Saint-Marc Girardin.
  1. Tacit., Annal., lib. XII : « Arctissimo inter Europam Asiamque divortio, Byzantium in extremâ Europâ posuere Græci, quibus Pythium Apollinem consulentibus ubi conderent urbem, redditum oraculum est quærerent sedem Cæcorum terris adversam. Ea ambage Chalcedonii monstrabantur, quod priores illuc adverti, prævisâ locorum utilitate, pejora legissent. »

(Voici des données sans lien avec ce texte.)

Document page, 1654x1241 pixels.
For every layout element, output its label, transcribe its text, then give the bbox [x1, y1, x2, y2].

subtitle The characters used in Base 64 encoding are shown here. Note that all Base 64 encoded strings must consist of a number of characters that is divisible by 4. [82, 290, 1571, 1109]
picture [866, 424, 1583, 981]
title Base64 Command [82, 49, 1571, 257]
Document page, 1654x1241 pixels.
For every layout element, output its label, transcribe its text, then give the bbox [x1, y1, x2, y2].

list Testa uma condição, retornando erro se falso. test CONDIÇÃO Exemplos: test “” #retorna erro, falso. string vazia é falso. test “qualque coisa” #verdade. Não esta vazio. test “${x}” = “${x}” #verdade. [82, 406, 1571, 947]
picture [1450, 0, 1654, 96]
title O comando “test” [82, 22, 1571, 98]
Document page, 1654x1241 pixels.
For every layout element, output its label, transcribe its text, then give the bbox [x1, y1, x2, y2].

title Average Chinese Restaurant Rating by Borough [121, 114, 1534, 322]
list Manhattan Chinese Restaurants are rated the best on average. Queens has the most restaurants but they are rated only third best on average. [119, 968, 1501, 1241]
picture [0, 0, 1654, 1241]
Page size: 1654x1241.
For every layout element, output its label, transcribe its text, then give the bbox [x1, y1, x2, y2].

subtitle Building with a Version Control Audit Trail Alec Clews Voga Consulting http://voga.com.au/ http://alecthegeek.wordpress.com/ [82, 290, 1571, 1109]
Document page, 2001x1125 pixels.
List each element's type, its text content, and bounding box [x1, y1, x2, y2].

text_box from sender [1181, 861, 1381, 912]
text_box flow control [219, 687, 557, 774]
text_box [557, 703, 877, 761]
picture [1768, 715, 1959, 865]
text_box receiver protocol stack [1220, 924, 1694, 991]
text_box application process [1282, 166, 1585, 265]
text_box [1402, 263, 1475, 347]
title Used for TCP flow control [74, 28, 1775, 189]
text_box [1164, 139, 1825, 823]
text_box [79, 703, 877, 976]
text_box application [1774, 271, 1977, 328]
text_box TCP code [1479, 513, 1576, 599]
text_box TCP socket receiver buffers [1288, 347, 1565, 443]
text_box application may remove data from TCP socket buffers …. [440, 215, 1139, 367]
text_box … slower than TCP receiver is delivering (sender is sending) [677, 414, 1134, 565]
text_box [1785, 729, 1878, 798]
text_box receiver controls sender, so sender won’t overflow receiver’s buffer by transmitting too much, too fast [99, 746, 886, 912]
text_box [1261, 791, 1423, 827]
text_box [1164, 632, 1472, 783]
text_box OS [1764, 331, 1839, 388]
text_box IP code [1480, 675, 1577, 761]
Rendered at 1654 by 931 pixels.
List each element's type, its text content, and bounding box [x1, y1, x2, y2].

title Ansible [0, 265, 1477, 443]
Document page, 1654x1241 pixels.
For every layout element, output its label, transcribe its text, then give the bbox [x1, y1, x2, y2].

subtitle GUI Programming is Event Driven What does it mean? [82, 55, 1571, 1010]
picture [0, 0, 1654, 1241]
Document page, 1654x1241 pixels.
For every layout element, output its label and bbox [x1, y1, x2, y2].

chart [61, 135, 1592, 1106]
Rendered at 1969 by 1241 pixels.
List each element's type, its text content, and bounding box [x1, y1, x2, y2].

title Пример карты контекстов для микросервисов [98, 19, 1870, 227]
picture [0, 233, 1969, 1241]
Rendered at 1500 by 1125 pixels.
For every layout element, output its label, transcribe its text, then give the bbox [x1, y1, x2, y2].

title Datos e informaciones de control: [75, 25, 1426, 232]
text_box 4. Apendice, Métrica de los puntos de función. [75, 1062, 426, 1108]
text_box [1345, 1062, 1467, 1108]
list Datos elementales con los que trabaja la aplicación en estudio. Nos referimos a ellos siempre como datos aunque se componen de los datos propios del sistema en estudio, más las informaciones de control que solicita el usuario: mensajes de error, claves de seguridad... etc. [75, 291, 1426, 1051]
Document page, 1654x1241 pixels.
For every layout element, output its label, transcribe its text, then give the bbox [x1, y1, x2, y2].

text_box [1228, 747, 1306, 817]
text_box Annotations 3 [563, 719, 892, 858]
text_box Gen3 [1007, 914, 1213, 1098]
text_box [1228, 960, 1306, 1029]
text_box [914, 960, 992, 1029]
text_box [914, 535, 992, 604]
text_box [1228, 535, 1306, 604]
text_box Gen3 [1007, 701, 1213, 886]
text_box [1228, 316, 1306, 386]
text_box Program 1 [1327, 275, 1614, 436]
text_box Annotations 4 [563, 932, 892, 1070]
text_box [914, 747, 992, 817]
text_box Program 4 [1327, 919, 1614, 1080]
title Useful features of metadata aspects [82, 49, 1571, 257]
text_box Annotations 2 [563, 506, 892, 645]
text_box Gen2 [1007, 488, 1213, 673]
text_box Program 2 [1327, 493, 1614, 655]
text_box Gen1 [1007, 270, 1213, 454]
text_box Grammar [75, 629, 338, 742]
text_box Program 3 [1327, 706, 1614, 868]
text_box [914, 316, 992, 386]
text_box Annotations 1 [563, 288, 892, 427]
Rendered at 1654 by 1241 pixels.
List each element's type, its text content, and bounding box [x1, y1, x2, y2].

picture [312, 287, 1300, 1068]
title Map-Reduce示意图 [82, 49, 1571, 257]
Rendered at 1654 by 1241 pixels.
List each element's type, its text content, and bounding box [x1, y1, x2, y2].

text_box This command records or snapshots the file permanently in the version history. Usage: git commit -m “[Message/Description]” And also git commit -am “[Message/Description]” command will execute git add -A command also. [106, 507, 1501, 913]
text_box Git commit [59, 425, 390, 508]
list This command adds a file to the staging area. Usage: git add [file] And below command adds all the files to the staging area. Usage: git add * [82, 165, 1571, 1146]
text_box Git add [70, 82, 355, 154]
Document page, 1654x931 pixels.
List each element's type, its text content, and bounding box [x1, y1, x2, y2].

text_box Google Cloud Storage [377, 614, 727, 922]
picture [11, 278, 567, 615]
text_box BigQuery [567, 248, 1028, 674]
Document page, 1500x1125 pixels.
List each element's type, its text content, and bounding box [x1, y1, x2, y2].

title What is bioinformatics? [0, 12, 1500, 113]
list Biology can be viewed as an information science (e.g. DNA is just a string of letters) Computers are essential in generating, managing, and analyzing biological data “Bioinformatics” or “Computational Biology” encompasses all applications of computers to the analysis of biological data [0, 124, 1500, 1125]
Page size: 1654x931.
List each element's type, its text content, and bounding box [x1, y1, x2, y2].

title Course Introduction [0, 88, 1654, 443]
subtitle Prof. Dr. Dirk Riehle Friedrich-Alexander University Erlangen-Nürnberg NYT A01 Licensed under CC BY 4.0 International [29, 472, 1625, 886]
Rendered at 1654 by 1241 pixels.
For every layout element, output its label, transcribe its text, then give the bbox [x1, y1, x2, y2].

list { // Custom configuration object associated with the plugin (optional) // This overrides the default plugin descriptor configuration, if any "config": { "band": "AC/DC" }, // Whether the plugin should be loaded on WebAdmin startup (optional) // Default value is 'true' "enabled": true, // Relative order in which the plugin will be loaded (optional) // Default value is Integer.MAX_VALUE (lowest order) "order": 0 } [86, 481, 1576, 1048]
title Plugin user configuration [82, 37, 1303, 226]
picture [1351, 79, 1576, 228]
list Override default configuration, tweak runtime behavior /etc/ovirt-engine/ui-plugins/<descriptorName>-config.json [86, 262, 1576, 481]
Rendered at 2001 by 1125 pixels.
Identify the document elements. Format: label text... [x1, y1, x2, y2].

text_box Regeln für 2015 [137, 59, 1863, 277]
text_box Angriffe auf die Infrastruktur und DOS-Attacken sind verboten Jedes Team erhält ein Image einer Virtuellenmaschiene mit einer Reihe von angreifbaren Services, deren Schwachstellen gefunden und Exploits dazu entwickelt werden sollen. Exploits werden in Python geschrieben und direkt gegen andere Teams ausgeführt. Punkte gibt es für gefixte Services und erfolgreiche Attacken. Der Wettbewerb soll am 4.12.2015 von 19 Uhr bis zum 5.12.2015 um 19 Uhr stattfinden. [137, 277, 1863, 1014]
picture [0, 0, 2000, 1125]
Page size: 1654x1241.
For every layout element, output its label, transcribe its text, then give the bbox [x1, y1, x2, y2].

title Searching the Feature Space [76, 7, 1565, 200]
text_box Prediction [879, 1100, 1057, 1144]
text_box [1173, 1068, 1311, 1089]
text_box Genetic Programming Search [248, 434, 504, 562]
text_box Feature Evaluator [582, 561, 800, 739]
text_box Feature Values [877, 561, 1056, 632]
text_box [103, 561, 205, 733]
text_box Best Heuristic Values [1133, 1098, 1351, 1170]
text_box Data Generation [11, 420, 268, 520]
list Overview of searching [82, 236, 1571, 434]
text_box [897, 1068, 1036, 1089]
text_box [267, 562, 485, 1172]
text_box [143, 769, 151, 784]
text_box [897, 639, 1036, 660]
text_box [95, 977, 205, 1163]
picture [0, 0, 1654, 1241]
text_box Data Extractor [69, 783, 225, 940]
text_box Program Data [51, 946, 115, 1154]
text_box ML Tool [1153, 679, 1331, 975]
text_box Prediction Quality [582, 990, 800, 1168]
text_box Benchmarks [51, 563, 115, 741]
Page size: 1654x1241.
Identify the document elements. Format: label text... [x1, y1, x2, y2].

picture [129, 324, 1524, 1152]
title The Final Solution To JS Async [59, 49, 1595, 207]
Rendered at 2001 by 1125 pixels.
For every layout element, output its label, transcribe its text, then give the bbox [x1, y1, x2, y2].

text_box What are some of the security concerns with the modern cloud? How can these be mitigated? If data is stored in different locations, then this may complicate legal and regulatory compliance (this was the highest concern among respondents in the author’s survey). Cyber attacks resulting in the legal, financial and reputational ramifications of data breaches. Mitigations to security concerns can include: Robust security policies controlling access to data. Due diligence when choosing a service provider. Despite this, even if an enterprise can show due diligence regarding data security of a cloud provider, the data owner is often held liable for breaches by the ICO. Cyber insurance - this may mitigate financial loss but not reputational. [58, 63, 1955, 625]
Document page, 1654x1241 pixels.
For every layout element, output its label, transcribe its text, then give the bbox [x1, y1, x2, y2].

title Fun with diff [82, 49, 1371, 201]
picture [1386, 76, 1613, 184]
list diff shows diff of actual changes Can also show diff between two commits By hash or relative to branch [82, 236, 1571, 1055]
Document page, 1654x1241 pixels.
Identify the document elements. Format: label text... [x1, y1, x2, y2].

  2. Plutarque raconte qu’Alexandre cherchait aux embouchures du Nil le lieu le plus convenable à la ville qu’il voulait fonder, et que déjà ses ingénieurs lui en avaient indiqué un, quand la nuit « il eut une vision merveilleuse : c’était un personnage ayant les cheveux tout blancs de vieillesse, avec une face et une contenance vénérables, qui, s’approchant de lui, prononça ces vers de l’Odyssée :

    Une île il y a dedans la mer profonde,
    Tout vis-à-vis de l’Égypte féconde,
    Qui par son nom Pharos est appelée.

    Alexandre ne fut pas plus tôt levé le matin, qu’il s’en alla voir cette île de Pharos, laquelle était pour lors un peu au-dessus de la bouche du Nil qu’on appelle canopique, et il lui sembla que c’était l’assiette du monde la plus propre pour ce qu’il avait eu pensée de faire ; car c’est comme une langue de terre assez raisonnablement large qui sépare un grand lac d’un côté et la mer de l’autre, laquelle se va là aboutissant à un grand port ; et dit alors qu’Homère était admirable en toutes choses, mais qu’entre autres était très savant ingénieur, et commanda qu’on lui désignât la forme de la ville, selon l’assiette du lieu. » (Vie d’Alexandre, traduct. d’Amyot.)